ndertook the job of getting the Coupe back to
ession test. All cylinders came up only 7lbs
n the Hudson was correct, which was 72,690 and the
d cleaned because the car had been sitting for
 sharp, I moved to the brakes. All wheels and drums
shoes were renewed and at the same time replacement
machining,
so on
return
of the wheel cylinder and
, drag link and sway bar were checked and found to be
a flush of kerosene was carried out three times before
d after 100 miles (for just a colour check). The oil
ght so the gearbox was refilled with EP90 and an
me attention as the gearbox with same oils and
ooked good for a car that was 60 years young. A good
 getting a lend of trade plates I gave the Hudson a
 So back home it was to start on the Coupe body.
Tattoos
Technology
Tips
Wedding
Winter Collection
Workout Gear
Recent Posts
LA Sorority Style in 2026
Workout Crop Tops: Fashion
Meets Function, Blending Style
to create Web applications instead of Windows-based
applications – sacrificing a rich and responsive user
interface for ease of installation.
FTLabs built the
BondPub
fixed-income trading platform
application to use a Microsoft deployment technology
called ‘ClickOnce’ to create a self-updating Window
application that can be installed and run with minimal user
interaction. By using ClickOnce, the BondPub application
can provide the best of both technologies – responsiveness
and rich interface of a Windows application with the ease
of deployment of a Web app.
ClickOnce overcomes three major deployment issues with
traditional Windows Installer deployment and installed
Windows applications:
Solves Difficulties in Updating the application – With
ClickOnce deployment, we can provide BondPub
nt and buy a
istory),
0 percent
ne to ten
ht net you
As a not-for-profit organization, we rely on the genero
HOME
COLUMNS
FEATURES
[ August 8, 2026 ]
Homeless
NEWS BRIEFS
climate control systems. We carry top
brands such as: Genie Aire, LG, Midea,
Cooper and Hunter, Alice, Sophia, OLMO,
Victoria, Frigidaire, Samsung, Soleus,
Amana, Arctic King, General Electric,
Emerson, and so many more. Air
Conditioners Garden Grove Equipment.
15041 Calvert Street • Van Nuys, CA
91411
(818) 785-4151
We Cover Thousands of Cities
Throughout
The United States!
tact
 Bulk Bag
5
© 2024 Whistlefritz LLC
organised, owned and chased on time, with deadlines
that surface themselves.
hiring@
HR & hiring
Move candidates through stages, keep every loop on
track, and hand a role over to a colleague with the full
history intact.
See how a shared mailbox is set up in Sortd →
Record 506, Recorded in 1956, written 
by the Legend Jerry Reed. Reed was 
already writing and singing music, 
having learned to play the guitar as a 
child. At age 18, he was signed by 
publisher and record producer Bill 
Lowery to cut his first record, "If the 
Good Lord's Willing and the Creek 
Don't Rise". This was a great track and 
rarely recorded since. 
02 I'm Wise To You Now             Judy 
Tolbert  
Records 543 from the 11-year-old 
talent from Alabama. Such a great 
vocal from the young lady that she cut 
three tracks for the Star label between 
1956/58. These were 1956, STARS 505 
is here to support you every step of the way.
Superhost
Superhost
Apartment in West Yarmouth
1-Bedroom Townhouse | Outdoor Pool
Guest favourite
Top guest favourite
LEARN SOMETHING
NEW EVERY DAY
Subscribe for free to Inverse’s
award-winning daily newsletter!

•••

WHAT YOU SHOULD DO:
Within the data, how many lines hold the word "Coupe"? State only that number.

SOLUTION TO THIS EXERCISE:
2